Results can then be checked online or through a toll free number. Women can have confidential access to their results at a time that works for them, without having to worry about a nurse calling them at home or work or somewhere else that lacks privacy.

The hope is that the increased options for testing, along with education, will help overcome feelings of shame tied to going to a public clinic to get tested. As Ridley-Thomas had his audience repeat several times, “Shame is not a cure.”

Mobile testing units offer another alternative to visiting a clinic or performing the test at home. Health workers can run tests for common STDs as well as HIV. Each RV contains two private examination rooms.

Dr. Jonathan Fielding, the director of the LA County Department of Public Health emphasized that it’s especially important for young women to get tested for these two diseases because they can be asymptomatic, and if left untreated, can lead to more serious complications like pelvic inflammatory disease, which can cause infertility in some cases. With increased testing, Dr. Fielding hopes the county can identify instances of chlamydia and gonorrhea early on, when they are easily treatable.

Reverend Clyde Oden, the senior pastor of Byant Temple AME Church Oden said the options for increased health awareness are much needed in “a community that has been overlooked and underserved.”

In addition to the new technology, Oden also encouraged a new kind of education for faith leaders in South LA so that they can actually talk knowledgeably about sexual health to the young people in their faith communities.
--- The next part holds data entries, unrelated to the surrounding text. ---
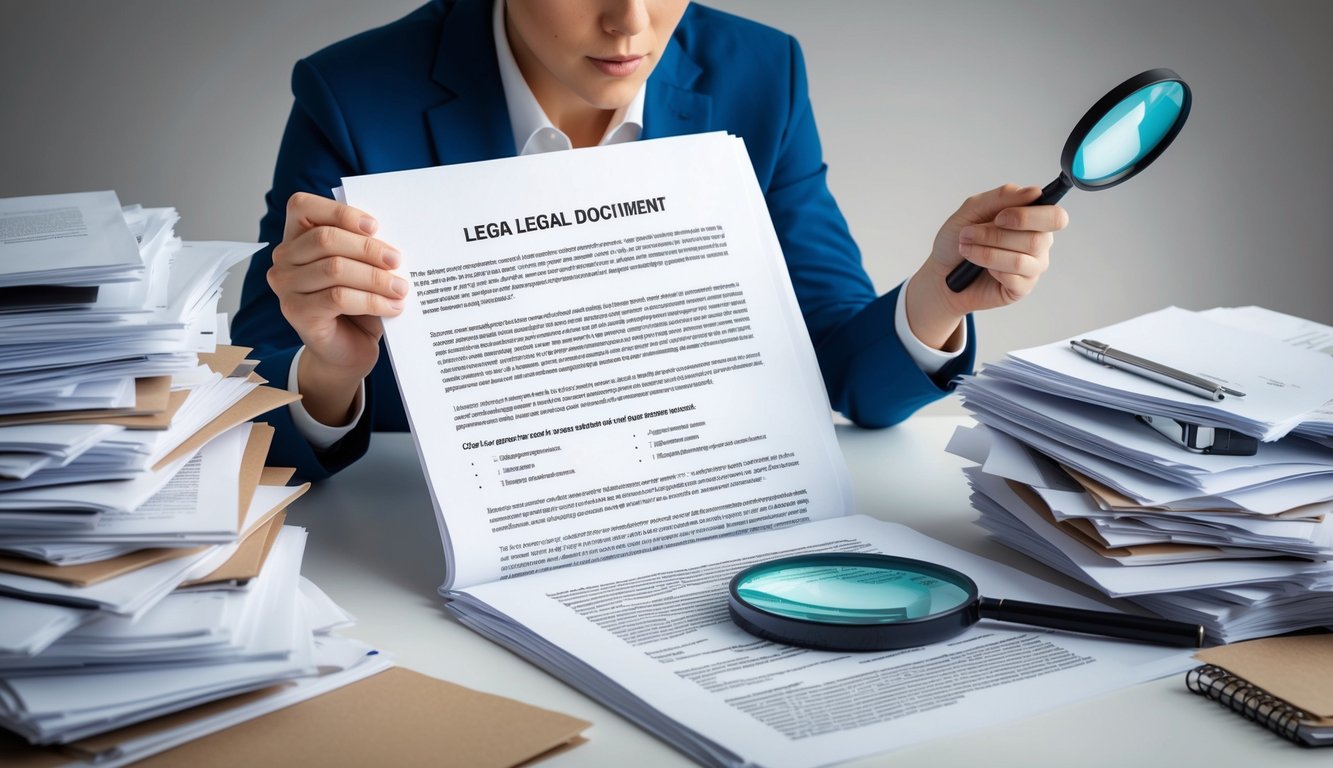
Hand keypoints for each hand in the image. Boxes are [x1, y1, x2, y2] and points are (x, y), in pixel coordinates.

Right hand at [267, 192, 405, 424]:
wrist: (348, 349)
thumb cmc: (356, 303)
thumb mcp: (361, 268)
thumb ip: (365, 247)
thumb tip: (392, 238)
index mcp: (296, 237)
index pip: (302, 207)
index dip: (339, 212)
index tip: (375, 226)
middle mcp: (283, 259)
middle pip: (325, 239)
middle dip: (368, 248)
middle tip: (397, 261)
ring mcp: (285, 287)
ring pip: (335, 269)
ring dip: (375, 278)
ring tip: (401, 288)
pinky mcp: (296, 312)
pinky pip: (338, 297)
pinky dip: (372, 300)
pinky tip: (392, 307)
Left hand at [905, 184, 1067, 348]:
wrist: (940, 272)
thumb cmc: (957, 239)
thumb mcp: (972, 210)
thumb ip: (1001, 197)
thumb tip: (1034, 192)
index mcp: (1034, 219)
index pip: (1055, 217)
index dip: (1029, 217)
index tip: (999, 218)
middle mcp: (1039, 243)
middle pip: (1037, 239)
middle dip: (995, 236)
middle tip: (968, 233)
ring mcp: (1032, 267)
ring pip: (1021, 260)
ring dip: (986, 253)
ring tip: (965, 248)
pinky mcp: (1021, 288)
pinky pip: (1013, 279)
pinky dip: (990, 269)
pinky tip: (979, 268)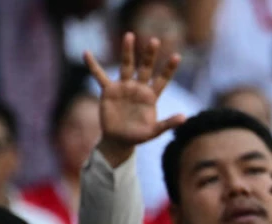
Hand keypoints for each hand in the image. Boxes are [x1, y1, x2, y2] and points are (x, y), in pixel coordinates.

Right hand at [85, 33, 185, 165]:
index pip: (162, 79)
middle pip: (145, 67)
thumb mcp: (154, 132)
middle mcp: (138, 87)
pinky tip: (87, 53)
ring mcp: (123, 87)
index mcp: (151, 96)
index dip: (169, 69)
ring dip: (127, 52)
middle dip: (149, 55)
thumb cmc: (138, 136)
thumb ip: (168, 124)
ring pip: (126, 66)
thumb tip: (184, 118)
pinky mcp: (109, 90)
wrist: (119, 140)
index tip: (177, 56)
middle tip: (155, 41)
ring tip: (129, 36)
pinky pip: (99, 75)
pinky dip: (93, 65)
The question remains though, will the increased accessibility to testing reduce the number of cases of chlamydia and gonorrhea?

Angelica Woodard and Andreina Cordova, two peer counselors and volunteers with the “I Know” street team, think the kits will make a difference. While education about STDs continues to be a challenge, the kits, they explained, remove another barrier to getting tested that women in South LA were facing—transportation to a clinic.

“You get out there and realize that there’s just a huge knowledge gap for people in this area of their lives,” Cordova said. “We need to get people talking.”

And they’re hoping to do just that. Recently, they’ve been hitting the streets, passing out information on the kits and answering questions.

“We held up a banner at the Lakers’ parade that said ‘LA: Number One in basketball and Number One in chlamydia.’” Cordova said. “That got their attention.”